Friedrich's and Victoria's son, the last German Emperor Wilhelm II, also took a great interest in the palace, his childhood home. He had extensive renovation works carried out and steam heating and electrification installed also adding bathrooms in the state apartments and an elevator. Until 1918, the Neues Palais remained the preferred Potsdam residence of Wilhelm II and his wife, Empress Augusta. After Wilhelm's abdication, the new government allowed 34 train loads of furniture from the palace to be sent to the exiled Kaiser at Huis Doorn in the Netherlands.
Subsequently, the New Palace was opened as a museum giving regular Germans a glimpse into the life of the former ruling family though especially the royal apartments were left virtually empty. Instead, the palace was partly redecorated to represent the times of Friedrich the Great. In the end, it turned to be a stroke of luck that much of the furniture had been removed after the end of the monarchy. While the Second World War was rather kind to the palace in genera, it was looted by the Red Army towards the end of the war with some of the art missing to this day. That is why you will find black and white copies hanging in some of the rooms.
These days, the Neues Palais is one of the best-preserved Prussian residences in their original state.
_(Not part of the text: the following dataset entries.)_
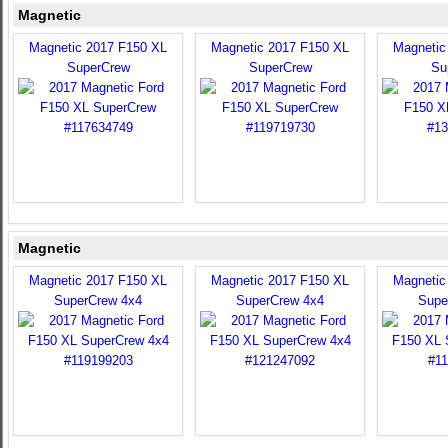
Magnetic
Magnetic 2017 F150 XL
Magnetic 2017 F150 XL
Magnetic
SuperCrew
SuperCrew
Su
Magnetic
Magnetic 2017 F150 XL
Magnetic 2017 F150 XL
Magnetic
SuperCrew 4x4
SuperCrew 4x4
Supe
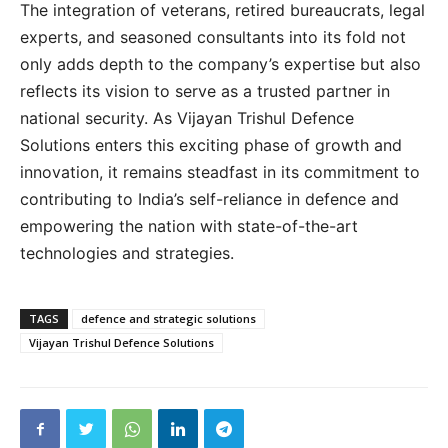
The integration of veterans, retired bureaucrats, legal
experts, and seasoned consultants into its fold not
only adds depth to the company’s expertise but also
reflects its vision to serve as a trusted partner in
national security. As Vijayan Trishul Defence
Solutions enters this exciting phase of growth and
innovation, it remains steadfast in its commitment to
contributing to India’s self-reliance in defence and
empowering the nation with state-of-the-art
technologies and strategies.
TAGS
defence and strategic solutions
Vijayan Trishul Defence Solutions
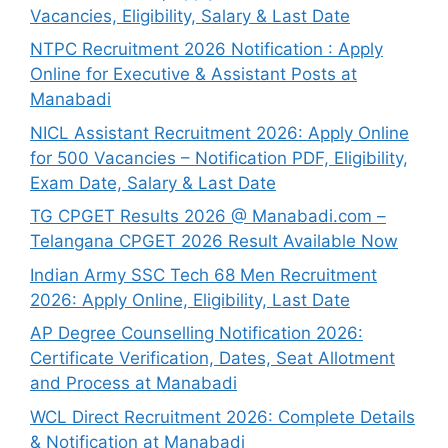
Vacancies, Eligibility, Salary & Last Date
NTPC Recruitment 2026 Notification : Apply
Online for Executive & Assistant Posts at
Manabadi
NICL Assistant Recruitment 2026: Apply Online
for 500 Vacancies – Notification PDF, Eligibility,
Exam Date, Salary & Last Date
TG CPGET Results 2026 @ Manabadi.com –
Telangana CPGET 2026 Result Available Now
Indian Army SSC Tech 68 Men Recruitment
2026: Apply Online, Eligibility, Last Date
AP Degree Counselling Notification 2026:
Certificate Verification, Dates, Seat Allotment
and Process at Manabadi
WCL Direct Recruitment 2026: Complete Details
& Notification at Manabadi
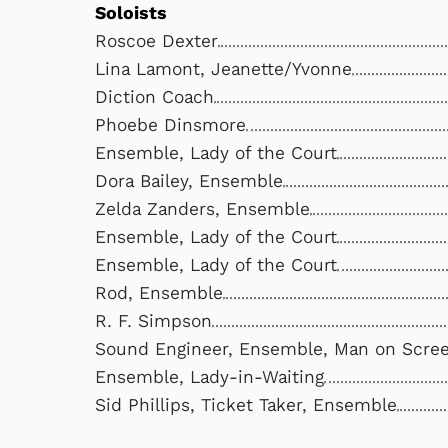
Soloists
Roscoe Dexter
Lina Lamont, Jeanette/Yvonne
Diction Coach
Phoebe Dinsmore
Ensemble, Lady of the Court
Dora Bailey, Ensemble
Zelda Zanders, Ensemble
Ensemble, Lady of the Court
Ensemble, Lady of the Court
Rod, Ensemble
R. F. Simpson
Sound Engineer, Ensemble, Man on Scre
Ensemble, Lady-in-Waiting
Sid Phillips, Ticket Taker, Ensemble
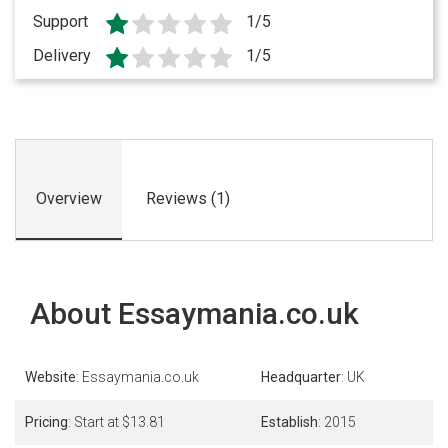
Support
1/5
Delivery
1/5
Overview
Reviews (1)
About Essaymania.co.uk
Website
: Essaymania.co.uk
Headquarter
: UK
Pricing
: Start at $13.81
Establish
: 2015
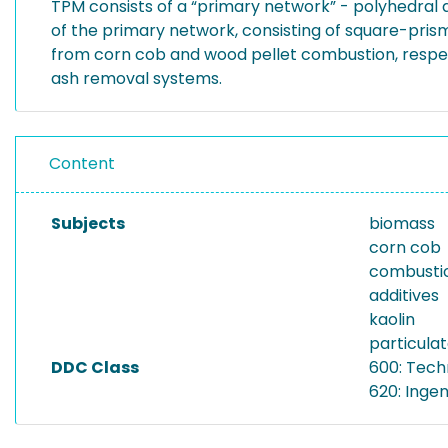
TPM consists of a “primary network” - polyhedral 
of the primary network, consisting of square-pri
from corn cob and wood pellet combustion, respe
ash removal systems.
Content
Subjects
biomass
corn cob
combusti
additives
kaolin
particula
DDC Class
600: Tech
620: Inge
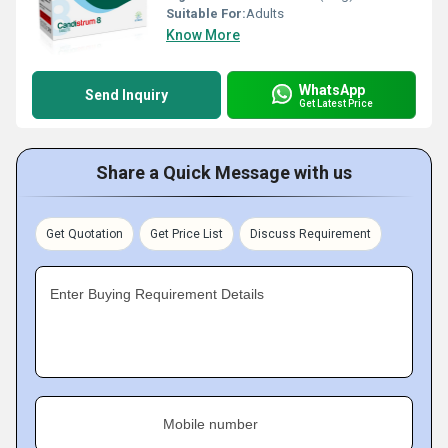
Suitable For:
Adults
Know More
WhatsApp
Send Inquiry
Get Latest Price
Share a Quick Message with us
Get Quotation
Get Price List
Discuss Requirement
Enter Buying Requirement Details
Mobile number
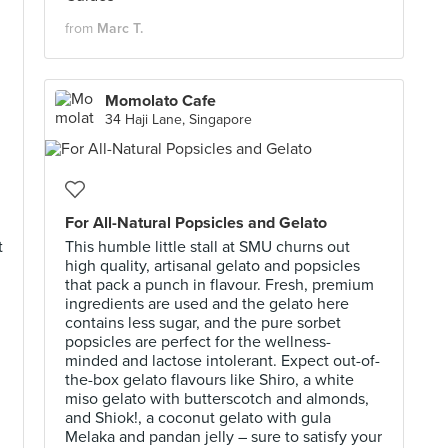
from
Marc T.
Momolato Cafe
34 Haji Lane, Singapore
For All-Natural Popsicles and Gelato
t
This humble little stall at SMU churns out
high quality, artisanal gelato and popsicles
that pack a punch in flavour. Fresh, premium
ingredients are used and the gelato here
contains less sugar, and the pure sorbet
popsicles are perfect for the wellness-
minded and lactose intolerant. Expect out-of-
the-box gelato flavours like Shiro, a white
miso gelato with butterscotch and almonds,
and Shiok!, a coconut gelato with gula
Melaka and pandan jelly – sure to satisfy your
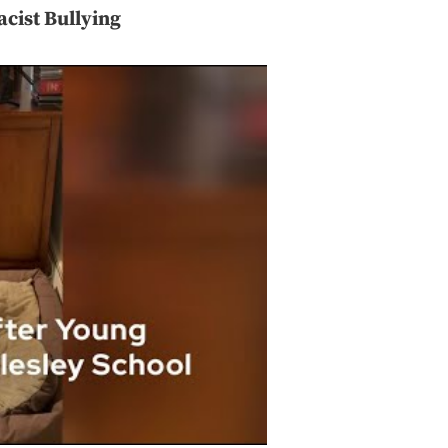
cist Bullying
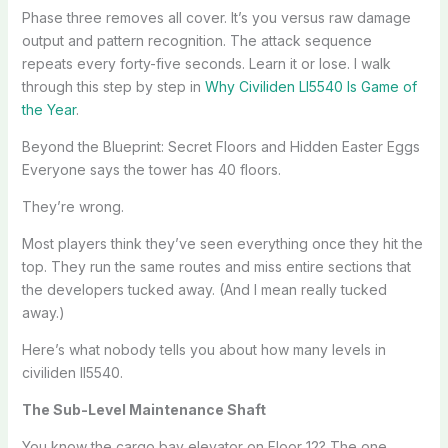
Phase three removes all cover. It’s you versus raw damage
output and pattern recognition. The attack sequence
repeats every forty-five seconds. Learn it or lose. I walk
through this step by step in
Why Civiliden Ll5540 Is Game of
the Year
.
Beyond the Blueprint: Secret Floors and Hidden Easter Eggs
Everyone says the tower has 40 floors.
They’re wrong.
Most players think they’ve seen everything once they hit the
top. They run the same routes and miss entire sections that
the developers tucked away. (And I mean really tucked
away.)
Here’s what nobody tells you about how many levels in
civiliden ll5540.
The Sub-Level Maintenance Shaft
You know the cargo bay elevator on Floor 12? The one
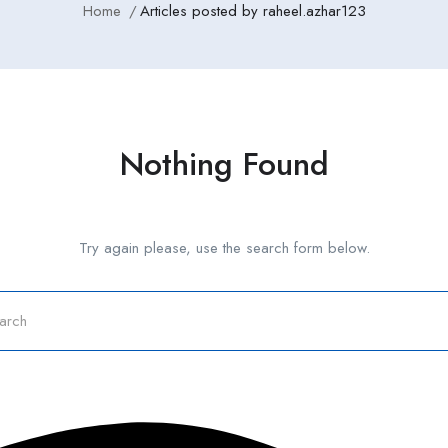
Home
Articles posted by raheel.azhar123
Nothing Found
Try again please, use the search form below.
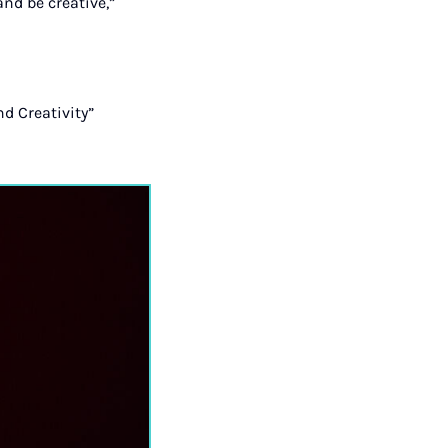
and be creative,”
nd Creativity”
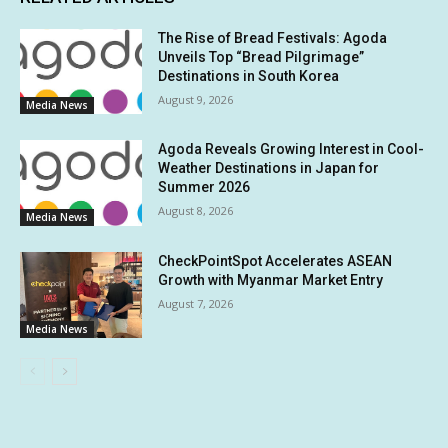
The Rise of Bread Festivals: Agoda
Unveils Top “Bread Pilgrimage”
Destinations in South Korea
August 9, 2026
Media News
Agoda Reveals Growing Interest in Cool-
Weather Destinations in Japan for
Summer 2026
August 8, 2026
Media News
CheckPointSpot Accelerates ASEAN
Growth with Myanmar Market Entry
August 7, 2026
Media News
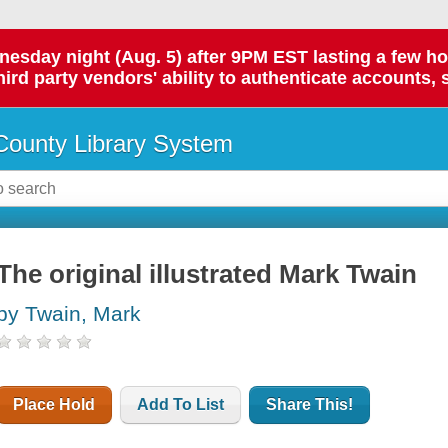
day night (Aug. 5) after 9PM EST lasting a few hours.
hird party vendors' ability to authenticate accounts, 
ounty Library System
The original illustrated Mark Twain
by Twain, Mark
Place Hold
Add To List
Share This!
Sometime during the 1970s, the Dutch discovered much of the furniture brought to Huis Doorn still packed in their original crates and sent them back to Potsdam. As the Neues Palais also escaped bombing during World War II, the palace today looks much as it did in 1918. This year, there even is a special exhibition called Kaiserdämmerung (Dawn of the Emperor) about the New Palace between the monarchy and the Weimar Republic running till November.